家計・税金・保険:資産の目減りを防ぐために(13.06.02)

住宅ローンを利用した住宅購入の理想形は、元金分の返済が貯蓄(資産形成)になること。

これは、購入した住宅の資産価値が変わらず、住宅ローン残高が減る分だけ差し引き後の正味資産が増える状態。

ここまで理想形ではなくても、資産価値が住宅ローン残高を上回り、元金返済額の一部が積み重なって、価値と残高の差がプラスに増加し続けていればいい。

土地は地価が横ばいであれば、買った金額と資産価値(売却査定額)は同価格となり、この状態を維持できる。問題なのは建物の方である。

購入時の建物価格が2,000万円、利用できる限り残価200万円あるとした場合、1,800万円が経年による価値の下落分になる。

税務署の住宅耐用年数は22年であるから、1,800万円÷22年=1年あたり約80万円強の資産価値が減少する。建物分の元金返済が年80万円を超過した金額が貯蓄されていくことになる。

建物返済の元金部分80万円に利息分を加え、さらに土地の返済も加わると、住宅ローンの返済額はとてつもないことになる。

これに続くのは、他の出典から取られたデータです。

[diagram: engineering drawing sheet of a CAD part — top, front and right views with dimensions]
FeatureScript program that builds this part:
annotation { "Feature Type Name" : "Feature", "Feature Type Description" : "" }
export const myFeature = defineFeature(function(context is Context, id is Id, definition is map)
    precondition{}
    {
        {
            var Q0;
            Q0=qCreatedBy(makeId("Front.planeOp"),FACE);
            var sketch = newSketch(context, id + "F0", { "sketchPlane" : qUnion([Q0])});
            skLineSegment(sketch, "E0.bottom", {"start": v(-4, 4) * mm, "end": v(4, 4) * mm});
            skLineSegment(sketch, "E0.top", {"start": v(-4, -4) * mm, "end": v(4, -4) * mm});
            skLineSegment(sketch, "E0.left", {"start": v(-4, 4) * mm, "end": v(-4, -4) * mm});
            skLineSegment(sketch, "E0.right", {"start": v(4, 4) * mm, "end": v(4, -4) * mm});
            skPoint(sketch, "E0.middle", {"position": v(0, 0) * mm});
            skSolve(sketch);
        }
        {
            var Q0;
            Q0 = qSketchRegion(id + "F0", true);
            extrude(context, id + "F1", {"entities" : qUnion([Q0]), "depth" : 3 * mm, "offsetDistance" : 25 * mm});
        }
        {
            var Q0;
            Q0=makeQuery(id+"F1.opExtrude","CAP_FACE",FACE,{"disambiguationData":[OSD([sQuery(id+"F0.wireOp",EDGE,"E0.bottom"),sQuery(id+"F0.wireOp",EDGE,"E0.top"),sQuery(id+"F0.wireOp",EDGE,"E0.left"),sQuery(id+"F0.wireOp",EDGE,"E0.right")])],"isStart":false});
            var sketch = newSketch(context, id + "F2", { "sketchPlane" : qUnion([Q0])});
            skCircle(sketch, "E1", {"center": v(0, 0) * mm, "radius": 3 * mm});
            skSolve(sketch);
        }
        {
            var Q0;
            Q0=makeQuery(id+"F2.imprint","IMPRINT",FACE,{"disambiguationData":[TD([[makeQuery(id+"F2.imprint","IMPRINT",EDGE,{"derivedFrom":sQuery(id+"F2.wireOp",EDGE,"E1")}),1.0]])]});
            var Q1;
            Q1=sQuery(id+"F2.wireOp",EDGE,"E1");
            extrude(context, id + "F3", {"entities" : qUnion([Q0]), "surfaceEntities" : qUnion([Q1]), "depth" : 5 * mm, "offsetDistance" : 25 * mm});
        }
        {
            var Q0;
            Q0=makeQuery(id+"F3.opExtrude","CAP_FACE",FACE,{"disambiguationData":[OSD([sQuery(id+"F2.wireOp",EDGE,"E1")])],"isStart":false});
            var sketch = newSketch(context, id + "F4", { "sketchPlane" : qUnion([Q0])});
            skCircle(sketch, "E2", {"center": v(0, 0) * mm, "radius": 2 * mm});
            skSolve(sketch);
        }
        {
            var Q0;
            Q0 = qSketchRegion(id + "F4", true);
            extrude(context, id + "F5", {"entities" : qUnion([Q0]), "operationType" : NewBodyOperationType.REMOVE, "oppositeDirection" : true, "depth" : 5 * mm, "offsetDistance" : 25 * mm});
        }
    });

このペースで返済できるほど収入に余裕がある方はいいが、このペースよりも下回る場合、資産価値の下落に返済が追い付かない状態が続き、いくら返済しても資産額が目減りしていくことになる。

これを解消するには、住宅ローンの返済期間を短くしペースを早める必要があるが、その分を返済額が増えることになり、当初の借入額そのものから考えなければならない。

もしくは、建物の耐久年数を長くし、経年による評価減のペースを緩やかにして、住宅ローンの返済ペースが上回るようになればいい。

このことに政府も気づき、現在、長期耐久の住宅を推進し建物価値を長く維持するようにするほか、既存住宅の価値・評価が高まるよう、中古住宅流通の仕組みを変えようとしている。

耐久性の長期化は、新築分野になるため、各ハウスメーカー、建築会社がやっきとなって取り組み、浸透しているが、問題なのは中古住宅の方である。

ここを改善するには、行政以外にも、業界全体だけではなく、売主、買主双方の一般消費者、さらには、新築、新車指向が強い日本人の考え方そのものも変わる必要がある。

収入の増加が頭打ちの状況下で、資産価値の減少が食い止められれば、家計にも余裕が生まれ、消費の拡大、経済効果もある。

アベノミクスで表面的なこと、華やかな部分が注目されているが、根っこの部分を変える方が効果が大きい。

ただ、人気取り、注目度で考える政治家では期待薄か。やはり、消費者自身が対応しなければならない。